-- Study material follows --
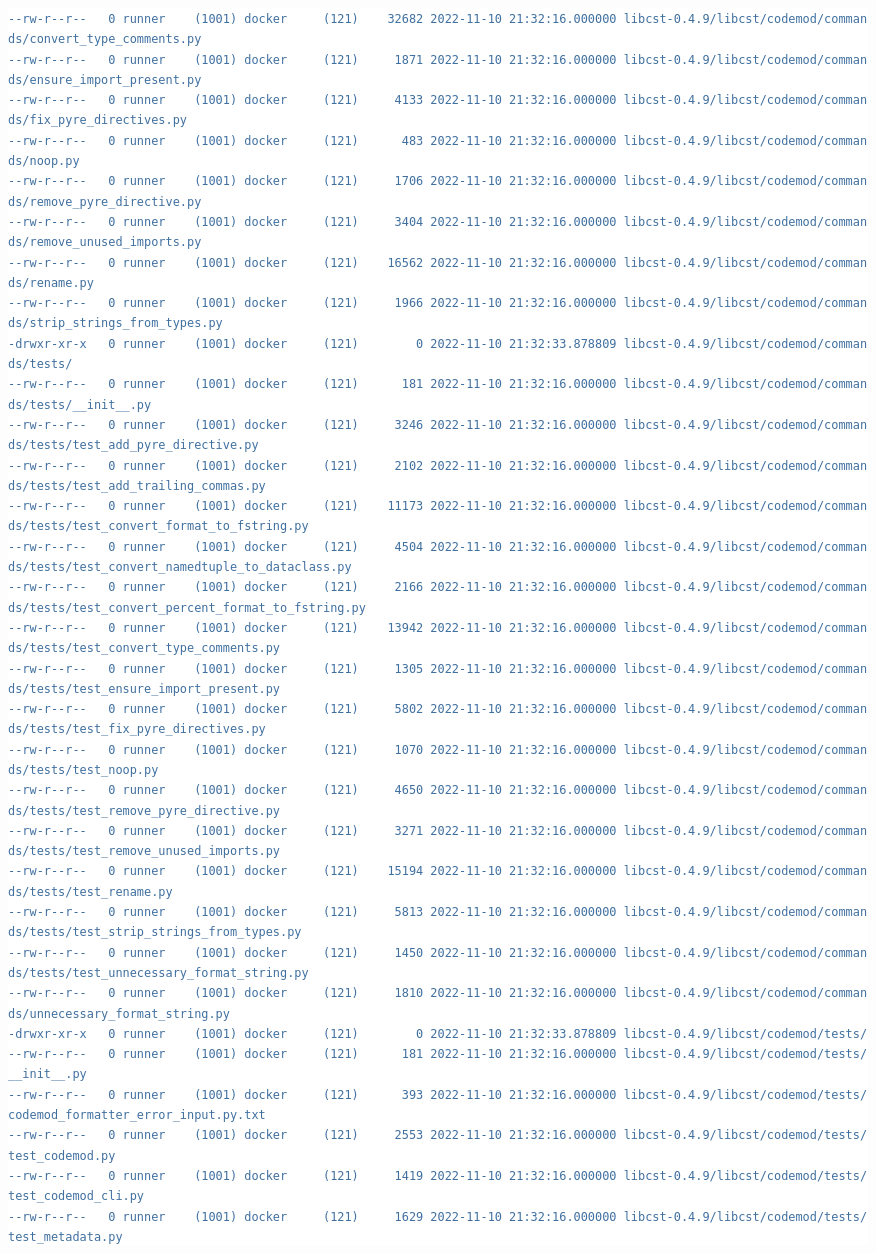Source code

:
 ```diff
--rw-r--r--   0 runner    (1001) docker     (121)    32682 2022-11-10 21:32:16.000000 libcst-0.4.9/libcst/codemod/commands/convert_type_comments.py
--rw-r--r--   0 runner    (1001) docker     (121)     1871 2022-11-10 21:32:16.000000 libcst-0.4.9/libcst/codemod/commands/ensure_import_present.py
--rw-r--r--   0 runner    (1001) docker     (121)     4133 2022-11-10 21:32:16.000000 libcst-0.4.9/libcst/codemod/commands/fix_pyre_directives.py
--rw-r--r--   0 runner    (1001) docker     (121)      483 2022-11-10 21:32:16.000000 libcst-0.4.9/libcst/codemod/commands/noop.py
--rw-r--r--   0 runner    (1001) docker     (121)     1706 2022-11-10 21:32:16.000000 libcst-0.4.9/libcst/codemod/commands/remove_pyre_directive.py
--rw-r--r--   0 runner    (1001) docker     (121)     3404 2022-11-10 21:32:16.000000 libcst-0.4.9/libcst/codemod/commands/remove_unused_imports.py
--rw-r--r--   0 runner    (1001) docker     (121)    16562 2022-11-10 21:32:16.000000 libcst-0.4.9/libcst/codemod/commands/rename.py
--rw-r--r--   0 runner    (1001) docker     (121)     1966 2022-11-10 21:32:16.000000 libcst-0.4.9/libcst/codemod/commands/strip_strings_from_types.py
-drwxr-xr-x   0 runner    (1001) docker     (121)        0 2022-11-10 21:32:33.878809 libcst-0.4.9/libcst/codemod/commands/tests/
--rw-r--r--   0 runner    (1001) docker     (121)      181 2022-11-10 21:32:16.000000 libcst-0.4.9/libcst/codemod/commands/tests/__init__.py
--rw-r--r--   0 runner    (1001) docker     (121)     3246 2022-11-10 21:32:16.000000 libcst-0.4.9/libcst/codemod/commands/tests/test_add_pyre_directive.py
--rw-r--r--   0 runner    (1001) docker     (121)     2102 2022-11-10 21:32:16.000000 libcst-0.4.9/libcst/codemod/commands/tests/test_add_trailing_commas.py
--rw-r--r--   0 runner    (1001) docker     (121)    11173 2022-11-10 21:32:16.000000 libcst-0.4.9/libcst/codemod/commands/tests/test_convert_format_to_fstring.py
--rw-r--r--   0 runner    (1001) docker     (121)     4504 2022-11-10 21:32:16.000000 libcst-0.4.9/libcst/codemod/commands/tests/test_convert_namedtuple_to_dataclass.py
--rw-r--r--   0 runner    (1001) docker     (121)     2166 2022-11-10 21:32:16.000000 libcst-0.4.9/libcst/codemod/commands/tests/test_convert_percent_format_to_fstring.py
--rw-r--r--   0 runner    (1001) docker     (121)    13942 2022-11-10 21:32:16.000000 libcst-0.4.9/libcst/codemod/commands/tests/test_convert_type_comments.py
--rw-r--r--   0 runner    (1001) docker     (121)     1305 2022-11-10 21:32:16.000000 libcst-0.4.9/libcst/codemod/commands/tests/test_ensure_import_present.py
--rw-r--r--   0 runner    (1001) docker     (121)     5802 2022-11-10 21:32:16.000000 libcst-0.4.9/libcst/codemod/commands/tests/test_fix_pyre_directives.py
--rw-r--r--   0 runner    (1001) docker     (121)     1070 2022-11-10 21:32:16.000000 libcst-0.4.9/libcst/codemod/commands/tests/test_noop.py
--rw-r--r--   0 runner    (1001) docker     (121)     4650 2022-11-10 21:32:16.000000 libcst-0.4.9/libcst/codemod/commands/tests/test_remove_pyre_directive.py
--rw-r--r--   0 runner    (1001) docker     (121)     3271 2022-11-10 21:32:16.000000 libcst-0.4.9/libcst/codemod/commands/tests/test_remove_unused_imports.py
--rw-r--r--   0 runner    (1001) docker     (121)    15194 2022-11-10 21:32:16.000000 libcst-0.4.9/libcst/codemod/commands/tests/test_rename.py
--rw-r--r--   0 runner    (1001) docker     (121)     5813 2022-11-10 21:32:16.000000 libcst-0.4.9/libcst/codemod/commands/tests/test_strip_strings_from_types.py
--rw-r--r--   0 runner    (1001) docker     (121)     1450 2022-11-10 21:32:16.000000 libcst-0.4.9/libcst/codemod/commands/tests/test_unnecessary_format_string.py
--rw-r--r--   0 runner    (1001) docker     (121)     1810 2022-11-10 21:32:16.000000 libcst-0.4.9/libcst/codemod/commands/unnecessary_format_string.py
-drwxr-xr-x   0 runner    (1001) docker     (121)        0 2022-11-10 21:32:33.878809 libcst-0.4.9/libcst/codemod/tests/
--rw-r--r--   0 runner    (1001) docker     (121)      181 2022-11-10 21:32:16.000000 libcst-0.4.9/libcst/codemod/tests/__init__.py
--rw-r--r--   0 runner    (1001) docker     (121)      393 2022-11-10 21:32:16.000000 libcst-0.4.9/libcst/codemod/tests/codemod_formatter_error_input.py.txt
--rw-r--r--   0 runner    (1001) docker     (121)     2553 2022-11-10 21:32:16.000000 libcst-0.4.9/libcst/codemod/tests/test_codemod.py
--rw-r--r--   0 runner    (1001) docker     (121)     1419 2022-11-10 21:32:16.000000 libcst-0.4.9/libcst/codemod/tests/test_codemod_cli.py
--rw-r--r--   0 runner    (1001) docker     (121)     1629 2022-11-10 21:32:16.000000 libcst-0.4.9/libcst/codemod/tests/test_metadata.py
```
-- Study material concluded --
_Problem_:
All of the entries must be reproduced exactly, with no pictures kept.

_Answer section_:
Source code

:
 ```diff
--rw-r--r--   0 runner    (1001) docker     (121)    32682 2022-11-10 21:32:16.000000 libcst-0.4.9/libcst/codemod/commands/convert_type_comments.py
--rw-r--r--   0 runner    (1001) docker     (121)     1871 2022-11-10 21:32:16.000000 libcst-0.4.9/libcst/codemod/commands/ensure_import_present.py
--rw-r--r--   0 runner    (1001) docker     (121)     4133 2022-11-10 21:32:16.000000 libcst-0.4.9/libcst/codemod/commands/fix_pyre_directives.py
--rw-r--r--   0 runner    (1001) docker     (121)      483 2022-11-10 21:32:16.000000 libcst-0.4.9/libcst/codemod/commands/noop.py
--rw-r--r--   0 runner    (1001) docker     (121)     1706 2022-11-10 21:32:16.000000 libcst-0.4.9/libcst/codemod/commands/remove_pyre_directive.py
--rw-r--r--   0 runner    (1001) docker     (121)     3404 2022-11-10 21:32:16.000000 libcst-0.4.9/libcst/codemod/commands/remove_unused_imports.py
--rw-r--r--   0 runner    (1001) docker     (121)    16562 2022-11-10 21:32:16.000000 libcst-0.4.9/libcst/codemod/commands/rename.py
--rw-r--r--   0 runner    (1001) docker     (121)     1966 2022-11-10 21:32:16.000000 libcst-0.4.9/libcst/codemod/commands/strip_strings_from_types.py
-drwxr-xr-x   0 runner    (1001) docker     (121)        0 2022-11-10 21:32:33.878809 libcst-0.4.9/libcst/codemod/commands/tests/
--rw-r--r--   0 runner    (1001) docker     (121)      181 2022-11-10 21:32:16.000000 libcst-0.4.9/libcst/codemod/commands/tests/__init__.py
--rw-r--r--   0 runner    (1001) docker     (121)     3246 2022-11-10 21:32:16.000000 libcst-0.4.9/libcst/codemod/commands/tests/test_add_pyre_directive.py
--rw-r--r--   0 runner    (1001) docker     (121)     2102 2022-11-10 21:32:16.000000 libcst-0.4.9/libcst/codemod/commands/tests/test_add_trailing_commas.py
--rw-r--r--   0 runner    (1001) docker     (121)    11173 2022-11-10 21:32:16.000000 libcst-0.4.9/libcst/codemod/commands/tests/test_convert_format_to_fstring.py
--rw-r--r--   0 runner    (1001) docker     (121)     4504 2022-11-10 21:32:16.000000 libcst-0.4.9/libcst/codemod/commands/tests/test_convert_namedtuple_to_dataclass.py
--rw-r--r--   0 runner    (1001) docker     (121)     2166 2022-11-10 21:32:16.000000 libcst-0.4.9/libcst/codemod/commands/tests/test_convert_percent_format_to_fstring.py
--rw-r--r--   0 runner    (1001) docker     (121)    13942 2022-11-10 21:32:16.000000 libcst-0.4.9/libcst/codemod/commands/tests/test_convert_type_comments.py
--rw-r--r--   0 runner    (1001) docker     (121)     1305 2022-11-10 21:32:16.000000 libcst-0.4.9/libcst/codemod/commands/tests/test_ensure_import_present.py
--rw-r--r--   0 runner    (1001) docker     (121)     5802 2022-11-10 21:32:16.000000 libcst-0.4.9/libcst/codemod/commands/tests/test_fix_pyre_directives.py
--rw-r--r--   0 runner    (1001) docker     (121)     1070 2022-11-10 21:32:16.000000 libcst-0.4.9/libcst/codemod/commands/tests/test_noop.py
--rw-r--r--   0 runner    (1001) docker     (121)     4650 2022-11-10 21:32:16.000000 libcst-0.4.9/libcst/codemod/commands/tests/test_remove_pyre_directive.py
--rw-r--r--   0 runner    (1001) docker     (121)     3271 2022-11-10 21:32:16.000000 libcst-0.4.9/libcst/codemod/commands/tests/test_remove_unused_imports.py
--rw-r--r--   0 runner    (1001) docker     (121)    15194 2022-11-10 21:32:16.000000 libcst-0.4.9/libcst/codemod/commands/tests/test_rename.py
--rw-r--r--   0 runner    (1001) docker     (121)     5813 2022-11-10 21:32:16.000000 libcst-0.4.9/libcst/codemod/commands/tests/test_strip_strings_from_types.py
--rw-r--r--   0 runner    (1001) docker     (121)     1450 2022-11-10 21:32:16.000000 libcst-0.4.9/libcst/codemod/commands/tests/test_unnecessary_format_string.py
--rw-r--r--   0 runner    (1001) docker     (121)     1810 2022-11-10 21:32:16.000000 libcst-0.4.9/libcst/codemod/commands/unnecessary_format_string.py
-drwxr-xr-x   0 runner    (1001) docker     (121)        0 2022-11-10 21:32:33.878809 libcst-0.4.9/libcst/codemod/tests/
--rw-r--r--   0 runner    (1001) docker     (121)      181 2022-11-10 21:32:16.000000 libcst-0.4.9/libcst/codemod/tests/__init__.py
--rw-r--r--   0 runner    (1001) docker     (121)      393 2022-11-10 21:32:16.000000 libcst-0.4.9/libcst/codemod/tests/codemod_formatter_error_input.py.txt
--rw-r--r--   0 runner    (1001) docker     (121)     2553 2022-11-10 21:32:16.000000 libcst-0.4.9/libcst/codemod/tests/test_codemod.py
--rw-r--r--   0 runner    (1001) docker     (121)     1419 2022-11-10 21:32:16.000000 libcst-0.4.9/libcst/codemod/tests/test_codemod_cli.py
--rw-r--r--   0 runner    (1001) docker     (121)     1629 2022-11-10 21:32:16.000000 libcst-0.4.9/libcst/codemod/tests/test_metadata.py
```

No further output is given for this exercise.